**Problem details**
Wherever the string "Venancio" shows up in the data below, copy the whole line.

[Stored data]
• • • •
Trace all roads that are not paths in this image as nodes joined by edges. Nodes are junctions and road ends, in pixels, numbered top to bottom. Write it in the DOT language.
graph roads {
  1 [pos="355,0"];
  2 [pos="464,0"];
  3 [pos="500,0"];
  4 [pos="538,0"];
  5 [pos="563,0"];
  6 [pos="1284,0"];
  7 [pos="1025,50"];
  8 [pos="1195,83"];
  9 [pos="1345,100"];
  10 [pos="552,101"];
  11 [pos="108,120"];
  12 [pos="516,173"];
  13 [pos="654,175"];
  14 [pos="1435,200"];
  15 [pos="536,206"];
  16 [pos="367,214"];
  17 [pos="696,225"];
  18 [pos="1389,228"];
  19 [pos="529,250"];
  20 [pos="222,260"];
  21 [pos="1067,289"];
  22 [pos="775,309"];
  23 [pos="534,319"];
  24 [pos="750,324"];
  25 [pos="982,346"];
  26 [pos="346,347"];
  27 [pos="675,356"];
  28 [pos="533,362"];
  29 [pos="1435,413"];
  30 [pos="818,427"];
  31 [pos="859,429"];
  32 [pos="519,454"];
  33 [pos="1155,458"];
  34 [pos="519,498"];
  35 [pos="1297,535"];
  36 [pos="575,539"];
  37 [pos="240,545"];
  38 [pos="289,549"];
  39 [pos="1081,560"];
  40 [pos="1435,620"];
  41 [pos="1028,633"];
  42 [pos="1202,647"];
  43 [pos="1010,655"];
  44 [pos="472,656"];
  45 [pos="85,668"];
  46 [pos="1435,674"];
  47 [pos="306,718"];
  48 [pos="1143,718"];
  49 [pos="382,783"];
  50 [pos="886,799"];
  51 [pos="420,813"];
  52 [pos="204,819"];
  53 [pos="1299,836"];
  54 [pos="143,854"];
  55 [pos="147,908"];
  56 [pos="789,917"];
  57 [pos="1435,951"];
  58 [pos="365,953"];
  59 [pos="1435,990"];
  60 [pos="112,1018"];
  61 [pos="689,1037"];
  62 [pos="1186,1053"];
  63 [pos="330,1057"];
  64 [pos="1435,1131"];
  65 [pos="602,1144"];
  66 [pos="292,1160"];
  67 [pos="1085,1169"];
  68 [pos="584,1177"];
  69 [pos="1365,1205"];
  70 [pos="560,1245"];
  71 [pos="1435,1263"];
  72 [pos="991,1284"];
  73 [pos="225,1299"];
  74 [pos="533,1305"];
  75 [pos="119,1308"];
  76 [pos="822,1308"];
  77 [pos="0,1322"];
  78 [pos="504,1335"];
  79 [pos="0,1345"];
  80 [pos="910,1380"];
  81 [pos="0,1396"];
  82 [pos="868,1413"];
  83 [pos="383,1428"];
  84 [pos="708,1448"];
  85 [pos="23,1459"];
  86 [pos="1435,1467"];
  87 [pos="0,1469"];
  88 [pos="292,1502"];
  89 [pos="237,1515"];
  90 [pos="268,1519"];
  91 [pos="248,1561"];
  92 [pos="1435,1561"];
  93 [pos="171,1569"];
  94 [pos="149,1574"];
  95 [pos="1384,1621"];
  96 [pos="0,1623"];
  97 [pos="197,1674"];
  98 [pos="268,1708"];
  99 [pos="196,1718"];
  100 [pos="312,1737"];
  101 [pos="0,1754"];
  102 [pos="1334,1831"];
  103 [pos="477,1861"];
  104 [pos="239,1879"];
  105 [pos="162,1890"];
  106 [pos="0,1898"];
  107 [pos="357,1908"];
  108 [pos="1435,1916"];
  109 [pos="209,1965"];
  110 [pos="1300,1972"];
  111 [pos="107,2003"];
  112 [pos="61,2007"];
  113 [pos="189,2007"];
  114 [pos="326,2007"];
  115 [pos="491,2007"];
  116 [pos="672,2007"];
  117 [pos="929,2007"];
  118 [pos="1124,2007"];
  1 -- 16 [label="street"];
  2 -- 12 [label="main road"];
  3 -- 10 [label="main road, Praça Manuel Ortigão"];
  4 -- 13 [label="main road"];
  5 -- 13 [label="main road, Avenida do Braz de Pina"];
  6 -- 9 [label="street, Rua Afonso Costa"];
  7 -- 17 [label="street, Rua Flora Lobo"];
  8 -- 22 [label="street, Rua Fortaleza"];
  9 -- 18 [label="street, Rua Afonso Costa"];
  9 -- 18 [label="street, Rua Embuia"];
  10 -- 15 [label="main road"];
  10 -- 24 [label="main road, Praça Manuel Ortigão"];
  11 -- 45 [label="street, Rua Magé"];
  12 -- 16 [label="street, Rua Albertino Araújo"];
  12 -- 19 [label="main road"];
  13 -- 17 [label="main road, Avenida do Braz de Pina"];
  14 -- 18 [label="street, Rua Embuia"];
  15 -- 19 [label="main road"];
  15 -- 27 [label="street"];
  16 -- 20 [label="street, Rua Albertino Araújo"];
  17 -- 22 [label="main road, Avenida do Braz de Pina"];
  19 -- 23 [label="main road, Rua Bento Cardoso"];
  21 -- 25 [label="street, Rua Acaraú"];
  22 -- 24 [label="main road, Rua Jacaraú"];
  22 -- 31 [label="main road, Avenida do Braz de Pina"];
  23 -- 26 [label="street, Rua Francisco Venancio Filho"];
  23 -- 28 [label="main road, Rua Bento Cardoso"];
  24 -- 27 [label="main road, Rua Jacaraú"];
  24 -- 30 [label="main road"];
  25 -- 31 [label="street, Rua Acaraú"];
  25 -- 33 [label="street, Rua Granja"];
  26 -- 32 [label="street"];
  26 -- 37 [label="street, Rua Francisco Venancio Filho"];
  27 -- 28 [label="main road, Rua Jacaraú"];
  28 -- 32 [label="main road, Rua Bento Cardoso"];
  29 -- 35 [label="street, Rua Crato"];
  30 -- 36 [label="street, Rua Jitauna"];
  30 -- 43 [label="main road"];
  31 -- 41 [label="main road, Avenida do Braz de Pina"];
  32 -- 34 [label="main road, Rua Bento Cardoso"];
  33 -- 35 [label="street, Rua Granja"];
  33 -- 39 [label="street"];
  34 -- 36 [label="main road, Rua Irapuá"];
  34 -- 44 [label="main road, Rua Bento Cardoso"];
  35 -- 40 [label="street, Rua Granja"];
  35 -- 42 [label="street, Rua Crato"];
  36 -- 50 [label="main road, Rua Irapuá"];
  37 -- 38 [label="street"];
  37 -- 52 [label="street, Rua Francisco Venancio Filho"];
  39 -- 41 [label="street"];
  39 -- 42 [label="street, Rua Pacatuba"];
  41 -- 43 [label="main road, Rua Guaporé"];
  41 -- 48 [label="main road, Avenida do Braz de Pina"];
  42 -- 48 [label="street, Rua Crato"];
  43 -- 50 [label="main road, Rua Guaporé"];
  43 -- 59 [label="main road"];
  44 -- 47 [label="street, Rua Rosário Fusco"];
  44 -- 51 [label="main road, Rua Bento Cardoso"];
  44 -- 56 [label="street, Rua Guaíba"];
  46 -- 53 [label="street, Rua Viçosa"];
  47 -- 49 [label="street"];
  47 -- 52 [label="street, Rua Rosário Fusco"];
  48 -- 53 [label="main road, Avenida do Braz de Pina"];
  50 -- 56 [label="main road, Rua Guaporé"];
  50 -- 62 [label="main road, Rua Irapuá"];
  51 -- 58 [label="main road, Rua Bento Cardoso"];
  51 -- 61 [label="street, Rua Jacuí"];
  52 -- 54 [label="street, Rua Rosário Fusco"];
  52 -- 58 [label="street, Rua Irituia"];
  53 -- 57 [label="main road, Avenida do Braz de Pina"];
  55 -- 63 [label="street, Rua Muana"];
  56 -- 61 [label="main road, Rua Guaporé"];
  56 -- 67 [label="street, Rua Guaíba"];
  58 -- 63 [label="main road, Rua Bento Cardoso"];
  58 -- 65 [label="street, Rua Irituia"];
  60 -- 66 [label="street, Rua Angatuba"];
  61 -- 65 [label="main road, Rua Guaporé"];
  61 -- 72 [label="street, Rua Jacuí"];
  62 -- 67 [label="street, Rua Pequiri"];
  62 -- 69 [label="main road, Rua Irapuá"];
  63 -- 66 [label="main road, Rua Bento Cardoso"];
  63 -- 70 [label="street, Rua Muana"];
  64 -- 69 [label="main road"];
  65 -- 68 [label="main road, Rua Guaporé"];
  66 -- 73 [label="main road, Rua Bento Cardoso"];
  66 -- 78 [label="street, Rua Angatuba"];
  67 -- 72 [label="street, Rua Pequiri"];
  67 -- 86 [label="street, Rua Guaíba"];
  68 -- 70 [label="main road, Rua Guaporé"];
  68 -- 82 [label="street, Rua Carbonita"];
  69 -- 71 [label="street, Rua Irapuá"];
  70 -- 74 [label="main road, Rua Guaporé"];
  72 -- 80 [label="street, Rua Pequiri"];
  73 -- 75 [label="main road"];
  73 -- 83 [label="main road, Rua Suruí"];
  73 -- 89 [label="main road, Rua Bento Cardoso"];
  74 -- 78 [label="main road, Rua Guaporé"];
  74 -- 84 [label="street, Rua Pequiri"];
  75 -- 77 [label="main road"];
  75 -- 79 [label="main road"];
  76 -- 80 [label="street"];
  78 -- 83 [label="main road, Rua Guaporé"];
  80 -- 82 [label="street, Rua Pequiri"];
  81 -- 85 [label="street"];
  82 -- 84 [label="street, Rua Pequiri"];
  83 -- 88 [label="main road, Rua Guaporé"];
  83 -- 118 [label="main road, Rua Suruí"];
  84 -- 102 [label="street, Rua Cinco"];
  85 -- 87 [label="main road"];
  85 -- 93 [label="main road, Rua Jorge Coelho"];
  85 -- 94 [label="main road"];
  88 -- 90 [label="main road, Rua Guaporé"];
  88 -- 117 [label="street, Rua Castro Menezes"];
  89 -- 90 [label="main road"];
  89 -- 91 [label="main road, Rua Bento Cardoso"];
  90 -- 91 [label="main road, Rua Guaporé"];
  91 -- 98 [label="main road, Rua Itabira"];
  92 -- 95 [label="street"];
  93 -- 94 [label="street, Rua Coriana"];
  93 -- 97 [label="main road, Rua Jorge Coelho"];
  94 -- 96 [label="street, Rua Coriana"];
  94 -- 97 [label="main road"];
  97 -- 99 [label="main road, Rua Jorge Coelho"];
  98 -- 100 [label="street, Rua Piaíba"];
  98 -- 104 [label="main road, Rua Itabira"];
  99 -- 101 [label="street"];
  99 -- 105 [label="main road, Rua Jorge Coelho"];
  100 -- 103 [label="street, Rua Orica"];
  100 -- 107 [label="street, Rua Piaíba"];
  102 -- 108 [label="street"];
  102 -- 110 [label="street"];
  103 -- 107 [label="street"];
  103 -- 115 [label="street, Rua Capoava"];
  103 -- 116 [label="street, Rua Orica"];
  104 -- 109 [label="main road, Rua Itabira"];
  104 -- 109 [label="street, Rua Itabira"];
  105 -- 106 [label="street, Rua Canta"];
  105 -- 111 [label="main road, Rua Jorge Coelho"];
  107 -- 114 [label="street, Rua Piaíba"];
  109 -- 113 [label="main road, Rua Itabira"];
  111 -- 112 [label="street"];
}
• • • •
**Expected answer**
  23 -- 26 [label="street, Rua Francisco Venancio Filho"];
  26 -- 37 [label="street, Rua Francisco Venancio Filho"];
  37 -- 52 [label="street, Rua Francisco Venancio Filho"];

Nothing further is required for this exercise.